Exercise directions:
Can you arrange every line of the data below as a Markdown table with the columns Row and Line, skipping blank lines and leaving the pictures out of the answer?

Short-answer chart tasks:
:::
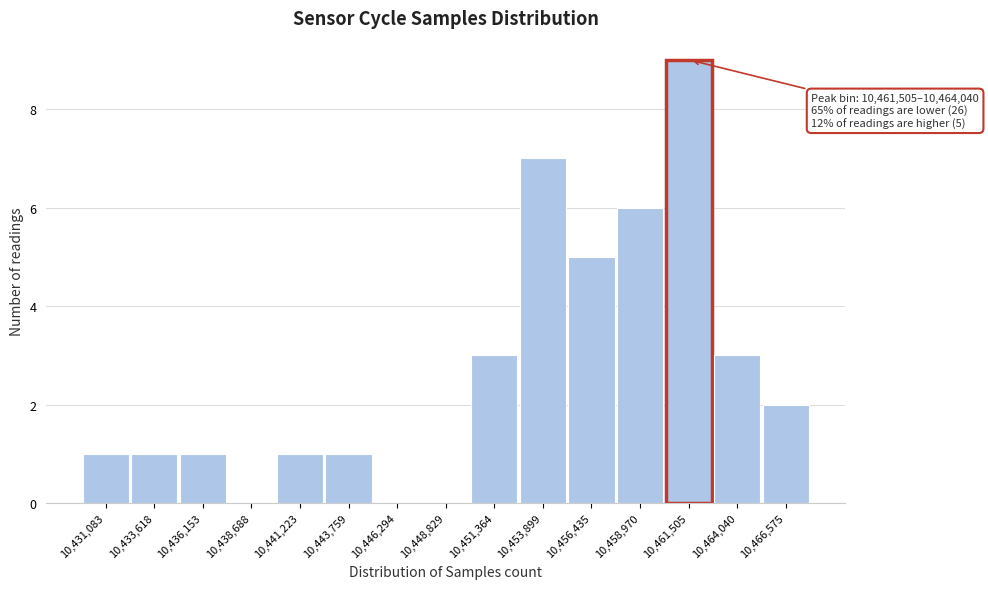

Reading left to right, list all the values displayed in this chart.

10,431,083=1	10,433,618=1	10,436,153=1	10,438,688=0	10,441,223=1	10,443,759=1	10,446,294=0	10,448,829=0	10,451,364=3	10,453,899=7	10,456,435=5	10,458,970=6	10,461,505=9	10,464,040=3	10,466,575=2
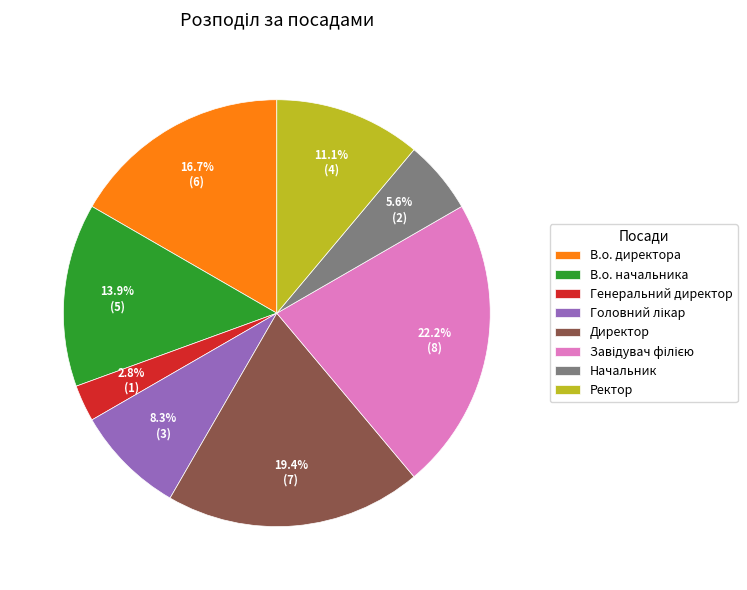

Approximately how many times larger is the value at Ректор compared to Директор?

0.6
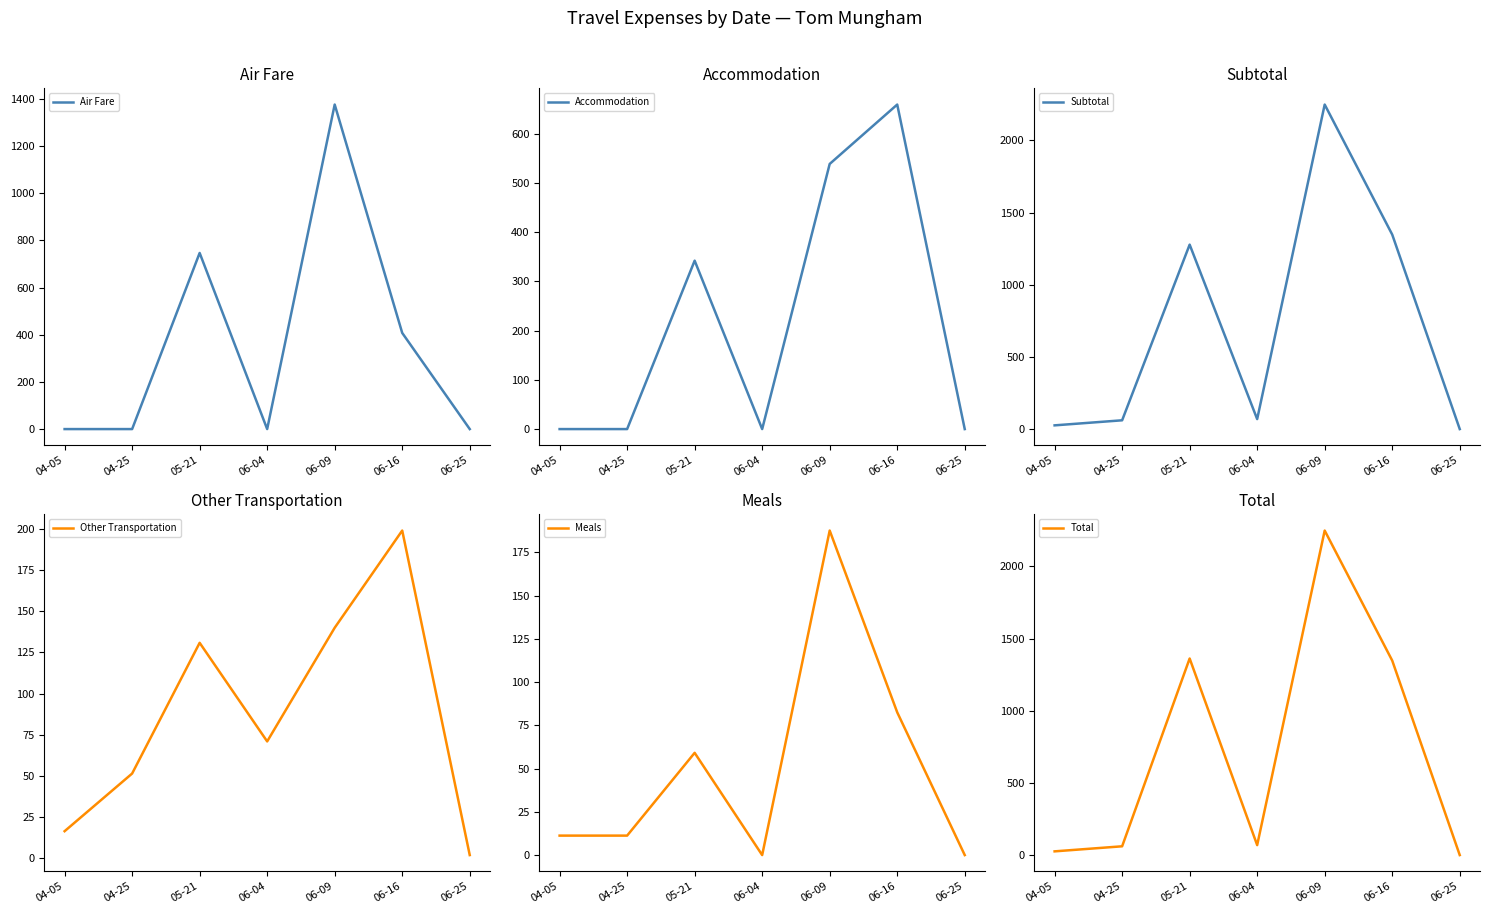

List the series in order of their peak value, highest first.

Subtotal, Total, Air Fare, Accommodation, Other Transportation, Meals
:::
Answer to the problem:
| Row | Line |
|---|---|
| 1 | Reading left to right, list all the values displayed in this chart. |
| 2 | 10,431,083=1	10,433,618=1	10,436,153=1	10,438,688=0	10,441,223=1	10,443,759=1	10,446,294=0	10,448,829=0	10,451,364=3	10,453,899=7	10,456,435=5	10,458,970=6	10,461,505=9	10,464,040=3	10,466,575=2 |
| 3 | Approximately how many times larger is the value at Ректор compared to Директор? |
| 4 | 0.6 |
| 5 | List the series in order of their peak value, highest first. |
| 6 | Subtotal, Total, Air Fare, Accommodation, Other Transportation, Meals |